(Hardware project source files)
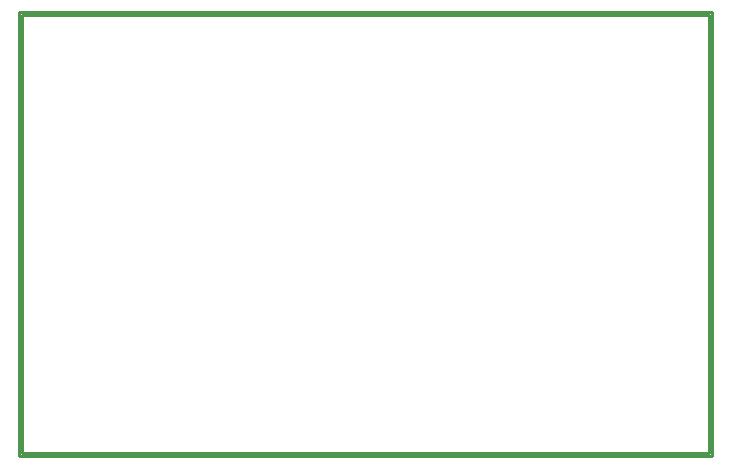
<source format=gbo>
G04*
G04 #@! TF.GenerationSoftware,Altium Limited,Altium Designer,20.1.14 (287)*
G04*
G04 Layer_Color=32896*
%FSLAX25Y25*%
%MOIN*%
G70*
G04*
G04 #@! TF.SameCoordinates,32D4A6E9-0C54-4149-BE24-DE0316A2B815*
G04*
G04*
G04 #@! TF.FilePolarity,Positive*
G04*
G01*
G75*
%ADD14C,0.01000*%
D14*
X1000Y1000D02*
X230000D01*
Y147000D01*
X1000D02*
X230000D01*
X1000Y1000D02*
Y147000D01*
X0Y0D02*
X231000D01*
X231000Y148000D02*
X231000Y0D01*
X0Y148000D02*
X231000D01*
X0Y0D02*
Y148000D01*
M02*

</source>
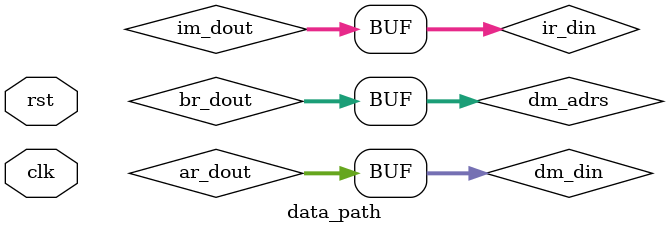
<source format=v>
`timescale 1ns/1ns

/* 課題(2)
	制御信号alu_selを追加
	csgに出力ポートを追加
	aluを追加
	dr_dinに対するマルチプレクサを変更
 */

/* 課題(3)
	制御信号pr_selを追加
	csgに出力ポートを追加
	pr_dinに対するマルチプレクサを追加
 */

module data_path(
	clk, rst
);
	input      clk, rst;
	/*--- instruction fetch ---*/
	wire [3:0] pr_din, pr_dout;
	wire [3:0] im_adrs;
	wire [7:0] im_dout;
	wire [7:0] ir_din, ir_dout;
	/*--- register fetch ---*/
	wire [1:0] gr_a, gr_b;
	wire [3:0] gr_din, gr_dout_a, gr_dout_b;
	wire [3:0] ar_din, ar_dout;
	wire [3:0] br_din, br_dout;
	/*--- execution ---*/
	wire [3:0] dm_adrs, dm_din, dm_dout;
	wire [3:0] dr_din, dr_dout;
	/*--- state register ---*/
	wire [1:0] sr_din, sr_dout;
	/*--- control signal ---*/
	wire       gr_sel, br_sel, dr_sel;
	wire       ir_we, pr_we, gr_we;
	wire       dm_re, dm_we;
	wire[1:0]	 alu_sel;
	wire[3:0]			alu_din1, alu_din2, alu_dout;
	wire				pr_sel;


	/*--- instruction fetch ---*/
	assign pr_din = pr_dout + 4'b0001;
	reg4 pc(.clk(clk), .rst(rst), .we(pr_we), .din(pr_din), .dout(pr_dout));

	assign im_adrs = pr_dout;
	rom im(.adrs(im_adrs), .dout(im_dout));

	assign ir_din = im_dout;
	reg8 ir(.clk(clk), .rst(rst), .we(ir_we), .din(ir_din), .dout(ir_dout));
	/*--- register fetch ---*/
	assign gr_a = (gr_sel == 1'b1) ? ir_dout[3:2] : 2'b00;
	assign gr_b = ir_dout[1:0];
	assign gr_din = dr_dout;
	regf gr(.clk(clk), .we(gr_we), .din(gr_din),
			.a(gr_a), .dout_a(gr_dout_a), .b(gr_b), .dout_b(gr_dout_b));

	assign ar_din = gr_dout_a;
	reg4 ar(.clk(clk), .rst(1'b1), .we(1'b1), .din(ar_din), .dout(ar_dout));

	assign br_din = (br_sel == 1'b1) ? gr_dout_b : ir_dout[3:0];
	reg4 br(.clk(clk), .rst(1'b1), .we(1'b1), .din(br_din), .dout(br_dout));
	/*--- execution ---*/
	assign dm_adrs = br_dout;
	assign dm_din = ar_dout;
	ram dm(.clk(clk), .re(dm_re), .we(dm_we),
		.adrs(dm_adrs), .din(dm_din), .dout(dm_dout));

	assign dr_din = (dr_sel == 1'b1) ? alu_dout : dm_dout;

	reg4 dr(.clk(clk), .rst(1'b1), .we(1'b1), .din(dr_din), .dout(dr_dout));
	/*--- state register ---*/
	assign sr_din = sr_dout + 2'b01;
	reg2 sc(.clk(clk), .rst(rst), .we(1'b1), .din(sr_din), .dout(sr_dout));

	/*--- control signal ---*/
	csg csg(
		.iru(ir_dout[7:4]),  .sr(sr_dout),
		.gr_sel(gr_sel), .br_sel(br_sel), .dr_sel(dr_sel),
		.alu_sel(alu_sel),
		.ir_we(ir_we), .pr_we(pr_we), .gr_we(gr_we),
		.dm_re(dm_re), .dm_we(dm_we),
		.pr_sel(pr_sel));

	


endmodule

</source>
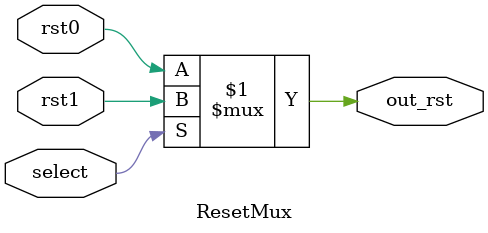
<source format=v>
module ResetMux(
                select,
                rst0,
                rst1,
                out_rst
               ) ;

    input            select;
    input            rst0;
    input            rst1;
    output           out_rst;

    assign out_rst = select ?rst1 :rst0;
endmodule
</source>
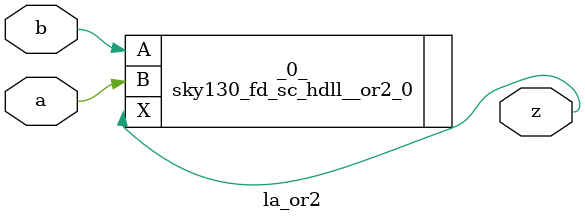
<source format=v>

/* Generated by Yosys 0.37 (git sha1 a5c7f69ed, clang 14.0.0-1ubuntu1.1 -fPIC -Os) */

module la_or2(a, b, z);
  input a;
  wire a;
  input b;
  wire b;
  output z;
  wire z;
  sky130_fd_sc_hdll__or2_0 _0_ (
    .A(b),
    .B(a),
    .X(z)
  );
endmodule

</source>
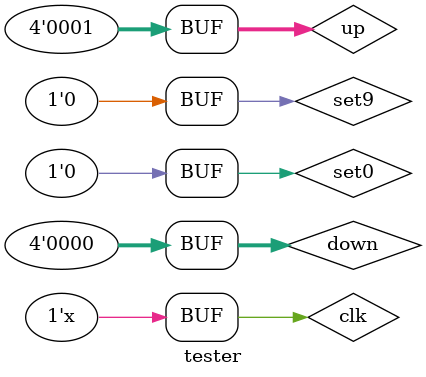
<source format=v>
`timescale 1ns / 1ps

/*
module testBCD();
 reg up = 0, down = 0, set9 = 0, set0 = 0;
    reg clk = 0;
    
    wire [3:0] bcd;
    wire cout, bout;
    
    
    BCDCounter bcdCounter(up, down, set9, set0, clk, bcd, cout, bout);
    
    always #10 clk = ~clk; 
    
    
    initial begin
        # 100 up = 1;
        # 300 {up, down} = 'b01;
        # 300 {up, down, set9} = 'b001;
        # 100 {set9, set0} = 'b01;
    end
endmodule
*/

/*module testQBCD();
    reg [3:0] up = 4'b0000;
    reg [3:0] down = 4'b0000;
    reg set9 = 0, set0 = 0;
    
    reg clk = 0;
    
    wire [15:0] bcd;
    wire cout, bout;
    
    BCDCounter quadBCD(up, down, set9, set0, clk, bcd, cout, bout);
    
    always #10 clk = ~clk; 
    
    
    initial begin
        # 100 up = 1;
    end

endmodule*/

module tester();
    reg [3:0] up = 4'b0000;
    reg [3:0] down = 4'b0000;
    reg set9 = 1, set0 = 0;
    
    reg clk = 0;
    
    wire [15:0] bcd;
    wire cout, bout;
    
    quadBCD qBCD(up, down, set9, set0, clk, bcd, cout, bout);
    
    always #10 clk = ~clk; 
    
    
    initial begin
        # 100 set9 = 0; up = 4'b0001;
    end
endmodule

</source>
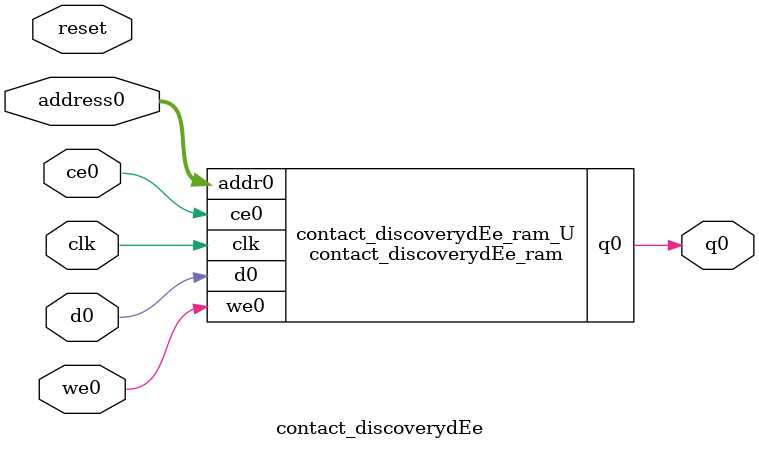
<source format=v>

`timescale 1 ns / 1 ps
module contact_discoverydEe_ram (addr0, ce0, d0, we0, q0,  clk);

parameter DWIDTH = 1;
parameter AWIDTH = 9;
parameter MEM_SIZE = 300;

input[AWIDTH-1:0] addr0;
input ce0;
input[DWIDTH-1:0] d0;
input we0;
output reg[DWIDTH-1:0] q0;
input clk;

(* ram_style = "distributed" *)reg [DWIDTH-1:0] ram[0:MEM_SIZE-1];




always @(posedge clk)  
begin 
    if (ce0) 
    begin
        if (we0) 
        begin 
            ram[addr0] <= d0; 
            q0 <= d0;
        end 
        else 
            q0 <= ram[addr0];
    end
end


endmodule


`timescale 1 ns / 1 ps
module contact_discoverydEe(
    reset,
    clk,
    address0,
    ce0,
    we0,
    d0,
    q0);

parameter DataWidth = 32'd1;
parameter AddressRange = 32'd300;
parameter AddressWidth = 32'd9;
input reset;
input clk;
input[AddressWidth - 1:0] address0;
input ce0;
input we0;
input[DataWidth - 1:0] d0;
output[DataWidth - 1:0] q0;



contact_discoverydEe_ram contact_discoverydEe_ram_U(
    .clk( clk ),
    .addr0( address0 ),
    .ce0( ce0 ),
    .d0( d0 ),
    .we0( we0 ),
    .q0( q0 ));

endmodule


</source>
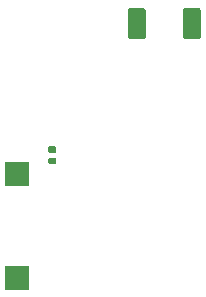
<source format=gbr>
G04 #@! TF.GenerationSoftware,KiCad,Pcbnew,(5.1.5)-3*
G04 #@! TF.CreationDate,2021-07-24T16:01:17-03:00*
G04 #@! TF.ProjectId,relayer_hw,72656c61-7965-4725-9f68-772e6b696361,rev?*
G04 #@! TF.SameCoordinates,Original*
G04 #@! TF.FileFunction,Paste,Top*
G04 #@! TF.FilePolarity,Positive*
%FSLAX46Y46*%
G04 Gerber Fmt 4.6, Leading zero omitted, Abs format (unit mm)*
G04 Created by KiCad (PCBNEW (5.1.5)-3) date 2021-07-24 16:01:17*
%MOMM*%
%LPD*%
G04 APERTURE LIST*
%ADD10C,0.100000*%
%ADD11R,2.000000X2.000000*%
G04 APERTURE END LIST*
D10*
G36*
X152449505Y-56176204D02*
G01*
X152473773Y-56179804D01*
X152497572Y-56185765D01*
X152520671Y-56194030D01*
X152542850Y-56204520D01*
X152563893Y-56217132D01*
X152583599Y-56231747D01*
X152601777Y-56248223D01*
X152618253Y-56266401D01*
X152632868Y-56286107D01*
X152645480Y-56307150D01*
X152655970Y-56329329D01*
X152664235Y-56352428D01*
X152670196Y-56376227D01*
X152673796Y-56400495D01*
X152675000Y-56424999D01*
X152675000Y-58575001D01*
X152673796Y-58599505D01*
X152670196Y-58623773D01*
X152664235Y-58647572D01*
X152655970Y-58670671D01*
X152645480Y-58692850D01*
X152632868Y-58713893D01*
X152618253Y-58733599D01*
X152601777Y-58751777D01*
X152583599Y-58768253D01*
X152563893Y-58782868D01*
X152542850Y-58795480D01*
X152520671Y-58805970D01*
X152497572Y-58814235D01*
X152473773Y-58820196D01*
X152449505Y-58823796D01*
X152425001Y-58825000D01*
X151399999Y-58825000D01*
X151375495Y-58823796D01*
X151351227Y-58820196D01*
X151327428Y-58814235D01*
X151304329Y-58805970D01*
X151282150Y-58795480D01*
X151261107Y-58782868D01*
X151241401Y-58768253D01*
X151223223Y-58751777D01*
X151206747Y-58733599D01*
X151192132Y-58713893D01*
X151179520Y-58692850D01*
X151169030Y-58670671D01*
X151160765Y-58647572D01*
X151154804Y-58623773D01*
X151151204Y-58599505D01*
X151150000Y-58575001D01*
X151150000Y-56424999D01*
X151151204Y-56400495D01*
X151154804Y-56376227D01*
X151160765Y-56352428D01*
X151169030Y-56329329D01*
X151179520Y-56307150D01*
X151192132Y-56286107D01*
X151206747Y-56266401D01*
X151223223Y-56248223D01*
X151241401Y-56231747D01*
X151261107Y-56217132D01*
X151282150Y-56204520D01*
X151304329Y-56194030D01*
X151327428Y-56185765D01*
X151351227Y-56179804D01*
X151375495Y-56176204D01*
X151399999Y-56175000D01*
X152425001Y-56175000D01*
X152449505Y-56176204D01*
G37*
G36*
X157124505Y-56176204D02*
G01*
X157148773Y-56179804D01*
X157172572Y-56185765D01*
X157195671Y-56194030D01*
X157217850Y-56204520D01*
X157238893Y-56217132D01*
X157258599Y-56231747D01*
X157276777Y-56248223D01*
X157293253Y-56266401D01*
X157307868Y-56286107D01*
X157320480Y-56307150D01*
X157330970Y-56329329D01*
X157339235Y-56352428D01*
X157345196Y-56376227D01*
X157348796Y-56400495D01*
X157350000Y-56424999D01*
X157350000Y-58575001D01*
X157348796Y-58599505D01*
X157345196Y-58623773D01*
X157339235Y-58647572D01*
X157330970Y-58670671D01*
X157320480Y-58692850D01*
X157307868Y-58713893D01*
X157293253Y-58733599D01*
X157276777Y-58751777D01*
X157258599Y-58768253D01*
X157238893Y-58782868D01*
X157217850Y-58795480D01*
X157195671Y-58805970D01*
X157172572Y-58814235D01*
X157148773Y-58820196D01*
X157124505Y-58823796D01*
X157100001Y-58825000D01*
X156074999Y-58825000D01*
X156050495Y-58823796D01*
X156026227Y-58820196D01*
X156002428Y-58814235D01*
X155979329Y-58805970D01*
X155957150Y-58795480D01*
X155936107Y-58782868D01*
X155916401Y-58768253D01*
X155898223Y-58751777D01*
X155881747Y-58733599D01*
X155867132Y-58713893D01*
X155854520Y-58692850D01*
X155844030Y-58670671D01*
X155835765Y-58647572D01*
X155829804Y-58623773D01*
X155826204Y-58599505D01*
X155825000Y-58575001D01*
X155825000Y-56424999D01*
X155826204Y-56400495D01*
X155829804Y-56376227D01*
X155835765Y-56352428D01*
X155844030Y-56329329D01*
X155854520Y-56307150D01*
X155867132Y-56286107D01*
X155881747Y-56266401D01*
X155898223Y-56248223D01*
X155916401Y-56231747D01*
X155936107Y-56217132D01*
X155957150Y-56204520D01*
X155979329Y-56194030D01*
X156002428Y-56185765D01*
X156026227Y-56179804D01*
X156050495Y-56176204D01*
X156074999Y-56175000D01*
X157100001Y-56175000D01*
X157124505Y-56176204D01*
G37*
G36*
X144936958Y-68840710D02*
G01*
X144951276Y-68842834D01*
X144965317Y-68846351D01*
X144978946Y-68851228D01*
X144992031Y-68857417D01*
X145004447Y-68864858D01*
X145016073Y-68873481D01*
X145026798Y-68883202D01*
X145036519Y-68893927D01*
X145045142Y-68905553D01*
X145052583Y-68917969D01*
X145058772Y-68931054D01*
X145063649Y-68944683D01*
X145067166Y-68958724D01*
X145069290Y-68973042D01*
X145070000Y-68987500D01*
X145070000Y-69282500D01*
X145069290Y-69296958D01*
X145067166Y-69311276D01*
X145063649Y-69325317D01*
X145058772Y-69338946D01*
X145052583Y-69352031D01*
X145045142Y-69364447D01*
X145036519Y-69376073D01*
X145026798Y-69386798D01*
X145016073Y-69396519D01*
X145004447Y-69405142D01*
X144992031Y-69412583D01*
X144978946Y-69418772D01*
X144965317Y-69423649D01*
X144951276Y-69427166D01*
X144936958Y-69429290D01*
X144922500Y-69430000D01*
X144577500Y-69430000D01*
X144563042Y-69429290D01*
X144548724Y-69427166D01*
X144534683Y-69423649D01*
X144521054Y-69418772D01*
X144507969Y-69412583D01*
X144495553Y-69405142D01*
X144483927Y-69396519D01*
X144473202Y-69386798D01*
X144463481Y-69376073D01*
X144454858Y-69364447D01*
X144447417Y-69352031D01*
X144441228Y-69338946D01*
X144436351Y-69325317D01*
X144432834Y-69311276D01*
X144430710Y-69296958D01*
X144430000Y-69282500D01*
X144430000Y-68987500D01*
X144430710Y-68973042D01*
X144432834Y-68958724D01*
X144436351Y-68944683D01*
X144441228Y-68931054D01*
X144447417Y-68917969D01*
X144454858Y-68905553D01*
X144463481Y-68893927D01*
X144473202Y-68883202D01*
X144483927Y-68873481D01*
X144495553Y-68864858D01*
X144507969Y-68857417D01*
X144521054Y-68851228D01*
X144534683Y-68846351D01*
X144548724Y-68842834D01*
X144563042Y-68840710D01*
X144577500Y-68840000D01*
X144922500Y-68840000D01*
X144936958Y-68840710D01*
G37*
G36*
X144936958Y-67870710D02*
G01*
X144951276Y-67872834D01*
X144965317Y-67876351D01*
X144978946Y-67881228D01*
X144992031Y-67887417D01*
X145004447Y-67894858D01*
X145016073Y-67903481D01*
X145026798Y-67913202D01*
X145036519Y-67923927D01*
X145045142Y-67935553D01*
X145052583Y-67947969D01*
X145058772Y-67961054D01*
X145063649Y-67974683D01*
X145067166Y-67988724D01*
X145069290Y-68003042D01*
X145070000Y-68017500D01*
X145070000Y-68312500D01*
X145069290Y-68326958D01*
X145067166Y-68341276D01*
X145063649Y-68355317D01*
X145058772Y-68368946D01*
X145052583Y-68382031D01*
X145045142Y-68394447D01*
X145036519Y-68406073D01*
X145026798Y-68416798D01*
X145016073Y-68426519D01*
X145004447Y-68435142D01*
X144992031Y-68442583D01*
X144978946Y-68448772D01*
X144965317Y-68453649D01*
X144951276Y-68457166D01*
X144936958Y-68459290D01*
X144922500Y-68460000D01*
X144577500Y-68460000D01*
X144563042Y-68459290D01*
X144548724Y-68457166D01*
X144534683Y-68453649D01*
X144521054Y-68448772D01*
X144507969Y-68442583D01*
X144495553Y-68435142D01*
X144483927Y-68426519D01*
X144473202Y-68416798D01*
X144463481Y-68406073D01*
X144454858Y-68394447D01*
X144447417Y-68382031D01*
X144441228Y-68368946D01*
X144436351Y-68355317D01*
X144432834Y-68341276D01*
X144430710Y-68326958D01*
X144430000Y-68312500D01*
X144430000Y-68017500D01*
X144430710Y-68003042D01*
X144432834Y-67988724D01*
X144436351Y-67974683D01*
X144441228Y-67961054D01*
X144447417Y-67947969D01*
X144454858Y-67935553D01*
X144463481Y-67923927D01*
X144473202Y-67913202D01*
X144483927Y-67903481D01*
X144495553Y-67894858D01*
X144507969Y-67887417D01*
X144521054Y-67881228D01*
X144534683Y-67876351D01*
X144548724Y-67872834D01*
X144563042Y-67870710D01*
X144577500Y-67870000D01*
X144922500Y-67870000D01*
X144936958Y-67870710D01*
G37*
D11*
X141750000Y-70250000D03*
X141750000Y-79050000D03*
M02*

</source>
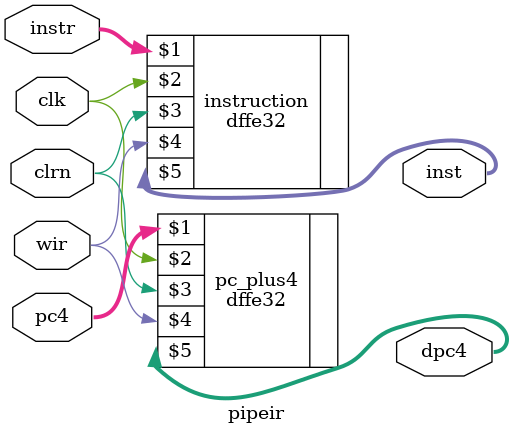
<source format=v>
module pipeir(pc4, instr, wir, clk, clrn, dpc4, inst); 
    input [31:0] pc4, instr; 
    input        wir, clk, clrn; 
    output[31:0] dpc4, inst; 
    dffe32 pc_plus4(pc4, clk, clrn, wir, dpc4); 
    dffe32 instruction(instr, clk, clrn, wir, inst);

endmodule	
</source>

### TASK PROMPT
Given the records above, restate word for word only the lines starting at the one with "output reg[DWIDTH-1:0] q0;" and ending at the one with "parameter DataWidth = 32'd1;".

### WRITTEN ANSWER
output reg[DWIDTH-1:0] q0;
input clk;

(* ram_style = "distributed" *)reg [DWIDTH-1:0] ram[0:MEM_SIZE-1];




always @(posedge clk)  
begin 
    if (ce0) 
    begin
        if (we0) 
        begin 
            ram[addr0] <= d0; 
            q0 <= d0;
        end 
        else 
            q0 <= ram[addr0];
    end
end


endmodule


`timescale 1 ns / 1 ps
module contact_discoverydEe(
    reset,
    clk,
    address0,
    ce0,
    we0,
    d0,
    q0);

parameter DataWidth = 32'd1;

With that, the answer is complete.